* _Task instructions_:
Rewrite the records starting at the line containing "class: Pucciniomycetes" and ending at the last line, changing each "common name" to "vernacular name" and leaving everything else as it is.

Data entries:
====================

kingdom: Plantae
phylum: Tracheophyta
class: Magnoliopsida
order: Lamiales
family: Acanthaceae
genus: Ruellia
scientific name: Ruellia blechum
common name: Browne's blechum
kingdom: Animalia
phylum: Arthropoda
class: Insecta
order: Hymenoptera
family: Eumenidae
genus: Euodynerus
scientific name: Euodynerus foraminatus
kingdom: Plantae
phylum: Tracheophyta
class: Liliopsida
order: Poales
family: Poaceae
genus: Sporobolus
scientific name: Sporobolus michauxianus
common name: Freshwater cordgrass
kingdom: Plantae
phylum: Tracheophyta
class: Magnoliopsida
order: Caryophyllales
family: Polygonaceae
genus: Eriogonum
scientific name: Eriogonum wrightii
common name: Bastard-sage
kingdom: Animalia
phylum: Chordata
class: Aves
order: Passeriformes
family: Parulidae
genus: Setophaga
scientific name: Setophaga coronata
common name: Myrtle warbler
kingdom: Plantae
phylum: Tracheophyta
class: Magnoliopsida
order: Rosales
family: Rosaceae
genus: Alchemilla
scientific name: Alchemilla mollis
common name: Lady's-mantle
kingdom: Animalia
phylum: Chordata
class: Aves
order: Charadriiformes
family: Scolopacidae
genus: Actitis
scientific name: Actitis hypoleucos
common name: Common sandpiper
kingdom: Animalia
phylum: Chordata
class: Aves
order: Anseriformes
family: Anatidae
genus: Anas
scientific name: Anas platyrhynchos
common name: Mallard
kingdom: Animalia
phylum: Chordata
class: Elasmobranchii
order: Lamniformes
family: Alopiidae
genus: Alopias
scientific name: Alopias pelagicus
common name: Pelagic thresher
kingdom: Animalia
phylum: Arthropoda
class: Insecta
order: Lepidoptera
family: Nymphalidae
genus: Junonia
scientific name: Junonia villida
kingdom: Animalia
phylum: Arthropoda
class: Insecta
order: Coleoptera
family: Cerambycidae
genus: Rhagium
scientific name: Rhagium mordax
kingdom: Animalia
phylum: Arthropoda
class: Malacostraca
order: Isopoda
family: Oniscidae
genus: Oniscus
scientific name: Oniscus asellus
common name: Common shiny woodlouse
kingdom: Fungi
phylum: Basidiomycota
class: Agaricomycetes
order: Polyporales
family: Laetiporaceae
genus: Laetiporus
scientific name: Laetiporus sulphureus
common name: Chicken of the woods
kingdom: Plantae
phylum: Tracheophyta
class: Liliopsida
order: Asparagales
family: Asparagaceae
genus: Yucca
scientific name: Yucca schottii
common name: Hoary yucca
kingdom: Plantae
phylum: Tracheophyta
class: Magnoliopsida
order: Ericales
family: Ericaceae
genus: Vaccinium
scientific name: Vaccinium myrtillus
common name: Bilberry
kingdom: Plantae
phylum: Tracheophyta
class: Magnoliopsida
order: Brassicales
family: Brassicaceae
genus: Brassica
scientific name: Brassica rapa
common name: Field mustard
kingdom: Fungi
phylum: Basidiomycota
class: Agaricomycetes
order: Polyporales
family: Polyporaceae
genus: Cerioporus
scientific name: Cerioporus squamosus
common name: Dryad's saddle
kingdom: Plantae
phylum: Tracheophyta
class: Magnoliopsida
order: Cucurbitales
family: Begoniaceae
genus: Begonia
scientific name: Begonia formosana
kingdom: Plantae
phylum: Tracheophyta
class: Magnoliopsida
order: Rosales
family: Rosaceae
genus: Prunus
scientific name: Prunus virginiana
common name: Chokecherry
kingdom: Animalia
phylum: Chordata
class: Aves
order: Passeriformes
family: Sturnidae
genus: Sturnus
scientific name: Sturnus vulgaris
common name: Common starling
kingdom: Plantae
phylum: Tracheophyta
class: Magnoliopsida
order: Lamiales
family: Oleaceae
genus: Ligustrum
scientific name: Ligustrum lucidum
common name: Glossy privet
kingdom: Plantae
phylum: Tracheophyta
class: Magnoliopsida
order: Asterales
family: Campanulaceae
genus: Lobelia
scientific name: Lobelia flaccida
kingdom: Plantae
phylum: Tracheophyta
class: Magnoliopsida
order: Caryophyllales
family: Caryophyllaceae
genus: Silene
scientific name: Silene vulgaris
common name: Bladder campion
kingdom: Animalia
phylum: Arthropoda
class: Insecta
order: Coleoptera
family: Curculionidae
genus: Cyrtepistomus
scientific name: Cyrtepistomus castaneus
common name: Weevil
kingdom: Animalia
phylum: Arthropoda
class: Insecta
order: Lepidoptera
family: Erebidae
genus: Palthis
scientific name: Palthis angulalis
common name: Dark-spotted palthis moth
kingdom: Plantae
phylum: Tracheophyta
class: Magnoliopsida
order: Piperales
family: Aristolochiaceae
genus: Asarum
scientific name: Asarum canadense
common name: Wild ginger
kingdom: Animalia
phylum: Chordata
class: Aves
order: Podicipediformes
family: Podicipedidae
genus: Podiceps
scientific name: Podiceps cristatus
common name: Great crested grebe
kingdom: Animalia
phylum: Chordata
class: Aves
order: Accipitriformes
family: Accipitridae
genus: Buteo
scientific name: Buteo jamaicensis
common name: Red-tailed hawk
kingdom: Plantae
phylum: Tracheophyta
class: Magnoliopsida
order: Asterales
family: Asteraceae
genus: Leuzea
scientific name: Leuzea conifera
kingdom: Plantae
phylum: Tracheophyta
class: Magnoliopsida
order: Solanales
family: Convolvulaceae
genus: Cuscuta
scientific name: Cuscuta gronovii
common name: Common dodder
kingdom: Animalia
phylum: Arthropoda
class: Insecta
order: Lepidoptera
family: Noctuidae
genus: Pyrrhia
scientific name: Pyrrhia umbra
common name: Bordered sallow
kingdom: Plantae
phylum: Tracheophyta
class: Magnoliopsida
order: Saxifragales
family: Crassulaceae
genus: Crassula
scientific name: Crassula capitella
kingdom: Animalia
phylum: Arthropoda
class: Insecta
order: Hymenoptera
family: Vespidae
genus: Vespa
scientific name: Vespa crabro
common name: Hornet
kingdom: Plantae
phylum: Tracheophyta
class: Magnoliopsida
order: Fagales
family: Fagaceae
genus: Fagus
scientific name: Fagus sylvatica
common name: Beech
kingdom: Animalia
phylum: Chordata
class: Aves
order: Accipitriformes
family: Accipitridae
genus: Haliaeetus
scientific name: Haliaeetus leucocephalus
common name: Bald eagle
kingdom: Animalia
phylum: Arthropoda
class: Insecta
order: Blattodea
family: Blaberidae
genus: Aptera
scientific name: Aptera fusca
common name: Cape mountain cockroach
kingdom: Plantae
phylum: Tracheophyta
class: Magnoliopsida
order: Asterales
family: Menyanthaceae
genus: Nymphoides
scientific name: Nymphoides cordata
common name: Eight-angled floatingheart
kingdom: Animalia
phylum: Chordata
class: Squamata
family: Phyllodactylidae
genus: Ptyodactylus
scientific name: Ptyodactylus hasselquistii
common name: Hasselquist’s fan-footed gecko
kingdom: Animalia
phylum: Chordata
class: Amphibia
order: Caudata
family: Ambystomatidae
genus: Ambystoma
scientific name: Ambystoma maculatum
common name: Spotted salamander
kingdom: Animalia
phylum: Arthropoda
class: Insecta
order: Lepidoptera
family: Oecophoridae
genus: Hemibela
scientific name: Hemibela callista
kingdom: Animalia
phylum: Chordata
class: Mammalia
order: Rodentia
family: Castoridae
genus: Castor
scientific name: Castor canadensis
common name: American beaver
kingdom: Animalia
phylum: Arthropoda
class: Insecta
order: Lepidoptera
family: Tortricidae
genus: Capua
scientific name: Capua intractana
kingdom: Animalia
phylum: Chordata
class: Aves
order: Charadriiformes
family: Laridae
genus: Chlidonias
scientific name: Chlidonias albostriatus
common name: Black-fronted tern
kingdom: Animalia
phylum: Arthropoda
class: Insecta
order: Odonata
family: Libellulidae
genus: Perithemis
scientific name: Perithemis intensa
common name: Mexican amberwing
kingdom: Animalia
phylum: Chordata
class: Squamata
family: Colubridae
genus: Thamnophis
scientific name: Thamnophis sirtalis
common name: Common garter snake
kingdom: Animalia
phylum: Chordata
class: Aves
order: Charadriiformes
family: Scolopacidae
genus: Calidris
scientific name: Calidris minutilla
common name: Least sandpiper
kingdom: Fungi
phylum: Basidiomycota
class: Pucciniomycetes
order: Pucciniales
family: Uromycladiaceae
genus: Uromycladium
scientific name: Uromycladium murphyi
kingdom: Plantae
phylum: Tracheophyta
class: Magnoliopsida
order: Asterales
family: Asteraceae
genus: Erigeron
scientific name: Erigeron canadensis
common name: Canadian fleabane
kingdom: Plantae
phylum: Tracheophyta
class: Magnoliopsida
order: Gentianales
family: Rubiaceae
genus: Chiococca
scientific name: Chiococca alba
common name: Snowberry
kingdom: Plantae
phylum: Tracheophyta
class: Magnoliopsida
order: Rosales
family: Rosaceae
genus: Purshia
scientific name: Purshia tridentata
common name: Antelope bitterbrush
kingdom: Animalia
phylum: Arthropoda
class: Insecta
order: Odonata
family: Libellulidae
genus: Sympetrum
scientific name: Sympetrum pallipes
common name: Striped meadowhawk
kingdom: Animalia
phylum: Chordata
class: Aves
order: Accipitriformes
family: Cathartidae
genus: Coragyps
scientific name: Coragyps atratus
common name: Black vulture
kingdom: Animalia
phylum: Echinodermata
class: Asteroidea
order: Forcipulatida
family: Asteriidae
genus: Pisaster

====================

* _Worked solution_:
class: Pucciniomycetes
order: Pucciniales
family: Uromycladiaceae
genus: Uromycladium
scientific name: Uromycladium murphyi
kingdom: Plantae
phylum: Tracheophyta
class: Magnoliopsida
order: Asterales
family: Asteraceae
genus: Erigeron
scientific name: Erigeron canadensis
vernacular name: Canadian fleabane
kingdom: Plantae
phylum: Tracheophyta
class: Magnoliopsida
order: Gentianales
family: Rubiaceae
genus: Chiococca
scientific name: Chiococca alba
vernacular name: Snowberry
kingdom: Plantae
phylum: Tracheophyta
class: Magnoliopsida
order: Rosales
family: Rosaceae
genus: Purshia
scientific name: Purshia tridentata
vernacular name: Antelope bitterbrush
kingdom: Animalia
phylum: Arthropoda
class: Insecta
order: Odonata
family: Libellulidae
genus: Sympetrum
scientific name: Sympetrum pallipes
vernacular name: Striped meadowhawk
kingdom: Animalia
phylum: Chordata
class: Aves
order: Accipitriformes
family: Cathartidae
genus: Coragyps
scientific name: Coragyps atratus
vernacular name: Black vulture
kingdom: Animalia
phylum: Echinodermata
class: Asteroidea
order: Forcipulatida
family: Asteriidae
genus: Pisaster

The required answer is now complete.